··· Data extract
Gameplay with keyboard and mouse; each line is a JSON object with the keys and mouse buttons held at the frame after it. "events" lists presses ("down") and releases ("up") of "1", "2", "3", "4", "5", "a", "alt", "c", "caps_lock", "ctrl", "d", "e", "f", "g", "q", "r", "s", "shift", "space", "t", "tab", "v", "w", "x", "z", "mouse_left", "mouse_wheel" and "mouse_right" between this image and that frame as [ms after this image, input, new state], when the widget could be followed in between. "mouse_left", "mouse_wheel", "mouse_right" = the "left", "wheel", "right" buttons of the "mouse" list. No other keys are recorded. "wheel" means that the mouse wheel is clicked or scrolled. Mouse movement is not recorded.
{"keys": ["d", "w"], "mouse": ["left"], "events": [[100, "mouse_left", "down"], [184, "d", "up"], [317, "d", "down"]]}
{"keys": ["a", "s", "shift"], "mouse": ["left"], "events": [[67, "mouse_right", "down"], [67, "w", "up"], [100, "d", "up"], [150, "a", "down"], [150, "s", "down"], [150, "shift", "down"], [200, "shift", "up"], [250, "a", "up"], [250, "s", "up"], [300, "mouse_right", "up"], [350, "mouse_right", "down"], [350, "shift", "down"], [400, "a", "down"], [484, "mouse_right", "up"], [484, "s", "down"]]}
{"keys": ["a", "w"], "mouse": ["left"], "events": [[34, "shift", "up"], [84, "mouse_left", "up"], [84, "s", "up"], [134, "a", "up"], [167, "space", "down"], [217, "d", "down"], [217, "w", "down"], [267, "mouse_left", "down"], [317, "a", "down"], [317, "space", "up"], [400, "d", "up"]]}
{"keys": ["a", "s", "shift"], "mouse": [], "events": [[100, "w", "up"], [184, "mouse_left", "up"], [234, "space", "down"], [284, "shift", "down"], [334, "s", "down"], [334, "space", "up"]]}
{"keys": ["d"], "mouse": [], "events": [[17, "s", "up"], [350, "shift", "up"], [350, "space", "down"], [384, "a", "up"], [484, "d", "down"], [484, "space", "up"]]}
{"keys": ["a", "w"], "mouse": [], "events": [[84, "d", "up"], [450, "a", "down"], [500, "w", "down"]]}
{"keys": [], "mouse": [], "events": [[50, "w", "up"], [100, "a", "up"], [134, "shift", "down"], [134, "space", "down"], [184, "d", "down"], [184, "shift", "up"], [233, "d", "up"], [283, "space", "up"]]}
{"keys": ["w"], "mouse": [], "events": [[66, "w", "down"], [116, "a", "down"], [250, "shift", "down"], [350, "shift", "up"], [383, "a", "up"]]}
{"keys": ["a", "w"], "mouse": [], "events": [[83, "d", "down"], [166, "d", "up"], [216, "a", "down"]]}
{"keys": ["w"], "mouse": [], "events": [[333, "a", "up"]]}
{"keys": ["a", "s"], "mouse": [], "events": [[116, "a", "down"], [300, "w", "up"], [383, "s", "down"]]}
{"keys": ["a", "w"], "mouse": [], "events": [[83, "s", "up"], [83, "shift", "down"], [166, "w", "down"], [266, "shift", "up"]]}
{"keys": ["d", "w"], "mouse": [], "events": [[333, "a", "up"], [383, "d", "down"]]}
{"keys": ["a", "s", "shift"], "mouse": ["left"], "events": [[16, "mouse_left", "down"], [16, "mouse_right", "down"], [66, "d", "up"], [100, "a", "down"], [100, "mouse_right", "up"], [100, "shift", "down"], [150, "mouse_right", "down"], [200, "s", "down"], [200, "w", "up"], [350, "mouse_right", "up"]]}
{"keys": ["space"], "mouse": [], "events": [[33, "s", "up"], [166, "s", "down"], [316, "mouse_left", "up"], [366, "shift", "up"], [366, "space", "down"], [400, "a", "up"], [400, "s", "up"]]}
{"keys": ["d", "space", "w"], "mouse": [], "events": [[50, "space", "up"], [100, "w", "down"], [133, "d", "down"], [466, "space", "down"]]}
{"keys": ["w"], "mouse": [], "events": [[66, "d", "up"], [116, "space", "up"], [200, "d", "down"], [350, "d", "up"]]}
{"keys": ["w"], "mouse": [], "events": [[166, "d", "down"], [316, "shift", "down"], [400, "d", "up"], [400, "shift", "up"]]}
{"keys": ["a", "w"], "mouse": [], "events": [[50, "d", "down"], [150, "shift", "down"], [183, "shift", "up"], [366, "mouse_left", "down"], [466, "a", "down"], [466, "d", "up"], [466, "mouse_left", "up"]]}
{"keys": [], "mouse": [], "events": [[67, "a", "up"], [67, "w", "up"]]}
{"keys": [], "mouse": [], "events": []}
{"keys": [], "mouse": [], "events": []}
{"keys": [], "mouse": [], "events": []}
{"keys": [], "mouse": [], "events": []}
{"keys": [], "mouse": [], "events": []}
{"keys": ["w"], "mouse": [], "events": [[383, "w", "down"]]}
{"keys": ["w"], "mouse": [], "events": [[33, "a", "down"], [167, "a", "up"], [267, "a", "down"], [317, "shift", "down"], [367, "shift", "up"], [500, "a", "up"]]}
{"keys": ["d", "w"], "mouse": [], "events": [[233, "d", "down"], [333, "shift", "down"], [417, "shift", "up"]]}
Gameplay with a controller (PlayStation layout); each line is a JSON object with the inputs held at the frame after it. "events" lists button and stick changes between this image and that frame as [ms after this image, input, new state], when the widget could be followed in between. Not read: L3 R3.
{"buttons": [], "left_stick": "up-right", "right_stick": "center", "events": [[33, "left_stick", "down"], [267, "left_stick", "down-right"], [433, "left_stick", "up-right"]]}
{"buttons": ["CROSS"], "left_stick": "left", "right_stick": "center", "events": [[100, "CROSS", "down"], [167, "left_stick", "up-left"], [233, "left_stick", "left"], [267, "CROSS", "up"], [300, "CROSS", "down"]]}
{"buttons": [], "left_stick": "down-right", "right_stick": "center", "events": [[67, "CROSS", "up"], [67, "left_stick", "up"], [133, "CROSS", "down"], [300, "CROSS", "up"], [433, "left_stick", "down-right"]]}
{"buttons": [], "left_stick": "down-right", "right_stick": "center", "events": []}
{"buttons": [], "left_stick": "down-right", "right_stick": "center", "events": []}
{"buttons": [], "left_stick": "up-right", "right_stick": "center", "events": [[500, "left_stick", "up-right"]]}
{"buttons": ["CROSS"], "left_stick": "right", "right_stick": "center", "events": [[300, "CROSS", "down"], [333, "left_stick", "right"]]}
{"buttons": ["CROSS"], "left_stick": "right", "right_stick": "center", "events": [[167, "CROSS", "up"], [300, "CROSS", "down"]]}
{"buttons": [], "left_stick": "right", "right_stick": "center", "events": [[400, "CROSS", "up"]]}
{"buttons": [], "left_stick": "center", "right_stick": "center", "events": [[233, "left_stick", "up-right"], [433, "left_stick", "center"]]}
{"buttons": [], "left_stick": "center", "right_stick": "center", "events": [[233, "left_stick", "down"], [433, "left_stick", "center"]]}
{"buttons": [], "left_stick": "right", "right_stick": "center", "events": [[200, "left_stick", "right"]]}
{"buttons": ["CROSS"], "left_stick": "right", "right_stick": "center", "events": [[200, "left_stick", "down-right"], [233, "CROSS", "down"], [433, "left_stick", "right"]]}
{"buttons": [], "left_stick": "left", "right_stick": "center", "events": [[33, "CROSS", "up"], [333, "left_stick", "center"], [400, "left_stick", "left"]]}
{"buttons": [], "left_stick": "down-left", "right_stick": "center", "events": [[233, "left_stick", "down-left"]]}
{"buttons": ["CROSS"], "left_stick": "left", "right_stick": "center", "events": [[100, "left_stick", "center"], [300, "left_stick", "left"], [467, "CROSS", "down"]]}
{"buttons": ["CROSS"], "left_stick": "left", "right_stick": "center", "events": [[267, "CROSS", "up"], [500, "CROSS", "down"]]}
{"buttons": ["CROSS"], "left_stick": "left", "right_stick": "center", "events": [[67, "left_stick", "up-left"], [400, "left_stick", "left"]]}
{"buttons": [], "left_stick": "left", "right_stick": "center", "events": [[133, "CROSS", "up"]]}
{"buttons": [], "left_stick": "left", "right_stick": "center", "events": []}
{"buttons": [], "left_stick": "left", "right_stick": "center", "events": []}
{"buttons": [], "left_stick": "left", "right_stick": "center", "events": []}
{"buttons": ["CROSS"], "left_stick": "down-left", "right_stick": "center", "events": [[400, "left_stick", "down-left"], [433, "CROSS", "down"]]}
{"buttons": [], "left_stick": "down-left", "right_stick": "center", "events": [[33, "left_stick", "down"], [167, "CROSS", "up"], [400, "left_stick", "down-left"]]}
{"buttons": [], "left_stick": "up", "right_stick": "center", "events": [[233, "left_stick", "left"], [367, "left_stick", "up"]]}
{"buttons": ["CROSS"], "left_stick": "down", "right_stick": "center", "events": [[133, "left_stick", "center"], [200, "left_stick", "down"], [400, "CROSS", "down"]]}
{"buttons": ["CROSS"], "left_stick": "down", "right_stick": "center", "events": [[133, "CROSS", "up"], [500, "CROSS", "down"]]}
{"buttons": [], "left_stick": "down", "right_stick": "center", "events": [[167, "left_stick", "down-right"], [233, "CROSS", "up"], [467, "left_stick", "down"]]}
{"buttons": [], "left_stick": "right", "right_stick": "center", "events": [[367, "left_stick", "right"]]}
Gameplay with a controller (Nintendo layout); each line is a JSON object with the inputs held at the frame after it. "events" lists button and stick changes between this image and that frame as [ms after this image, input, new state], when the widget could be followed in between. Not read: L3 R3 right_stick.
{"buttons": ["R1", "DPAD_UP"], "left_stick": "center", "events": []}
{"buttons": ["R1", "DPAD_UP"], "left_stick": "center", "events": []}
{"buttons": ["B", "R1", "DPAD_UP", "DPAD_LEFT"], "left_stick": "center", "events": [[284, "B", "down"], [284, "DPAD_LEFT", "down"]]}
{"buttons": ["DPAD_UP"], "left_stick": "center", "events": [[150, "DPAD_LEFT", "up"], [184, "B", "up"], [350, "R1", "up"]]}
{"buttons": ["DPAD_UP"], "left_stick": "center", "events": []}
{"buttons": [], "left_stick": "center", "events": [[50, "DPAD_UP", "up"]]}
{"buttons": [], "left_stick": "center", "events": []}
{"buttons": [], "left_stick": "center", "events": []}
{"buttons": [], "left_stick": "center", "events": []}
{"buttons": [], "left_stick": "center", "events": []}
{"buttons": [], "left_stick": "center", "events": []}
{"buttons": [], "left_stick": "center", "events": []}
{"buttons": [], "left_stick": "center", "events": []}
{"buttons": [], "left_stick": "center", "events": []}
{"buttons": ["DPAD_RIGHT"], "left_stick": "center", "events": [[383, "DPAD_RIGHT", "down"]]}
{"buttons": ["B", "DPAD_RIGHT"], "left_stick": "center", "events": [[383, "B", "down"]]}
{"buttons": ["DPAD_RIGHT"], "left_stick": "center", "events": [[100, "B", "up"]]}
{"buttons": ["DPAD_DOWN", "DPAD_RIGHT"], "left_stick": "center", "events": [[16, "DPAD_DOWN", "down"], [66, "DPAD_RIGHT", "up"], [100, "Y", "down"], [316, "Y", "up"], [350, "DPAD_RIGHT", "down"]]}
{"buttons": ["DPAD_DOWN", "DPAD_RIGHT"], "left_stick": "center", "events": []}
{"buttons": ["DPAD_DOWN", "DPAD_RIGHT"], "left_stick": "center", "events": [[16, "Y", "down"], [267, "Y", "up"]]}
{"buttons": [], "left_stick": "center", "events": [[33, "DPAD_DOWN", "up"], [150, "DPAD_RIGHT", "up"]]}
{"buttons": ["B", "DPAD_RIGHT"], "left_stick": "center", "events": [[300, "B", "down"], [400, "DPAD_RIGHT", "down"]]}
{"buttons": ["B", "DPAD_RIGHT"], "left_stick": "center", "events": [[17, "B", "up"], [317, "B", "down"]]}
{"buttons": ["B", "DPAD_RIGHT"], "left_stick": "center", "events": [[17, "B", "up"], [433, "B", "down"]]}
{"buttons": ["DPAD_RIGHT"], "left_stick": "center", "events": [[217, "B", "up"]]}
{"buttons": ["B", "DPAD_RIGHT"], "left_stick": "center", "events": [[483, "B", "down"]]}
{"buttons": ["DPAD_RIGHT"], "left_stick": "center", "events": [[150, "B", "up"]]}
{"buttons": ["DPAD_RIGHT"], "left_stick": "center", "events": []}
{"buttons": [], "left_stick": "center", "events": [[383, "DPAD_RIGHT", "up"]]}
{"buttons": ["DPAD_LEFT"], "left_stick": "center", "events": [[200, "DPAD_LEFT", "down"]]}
······
> _What is expected_:
Your job is to return all lines above that hold the word "layout".

> _Response to this exercise_:
Gameplay with a controller (PlayStation layout); each line is a JSON object with the inputs held at the frame after it. "events" lists button and stick changes between this image and that frame as [ms after this image, input, new state], when the widget could be followed in between. Not read: L3 R3.
Gameplay with a controller (Nintendo layout); each line is a JSON object with the inputs held at the frame after it. "events" lists button and stick changes between this image and that frame as [ms after this image, input, new state], when the widget could be followed in between. Not read: L3 R3 right_stick.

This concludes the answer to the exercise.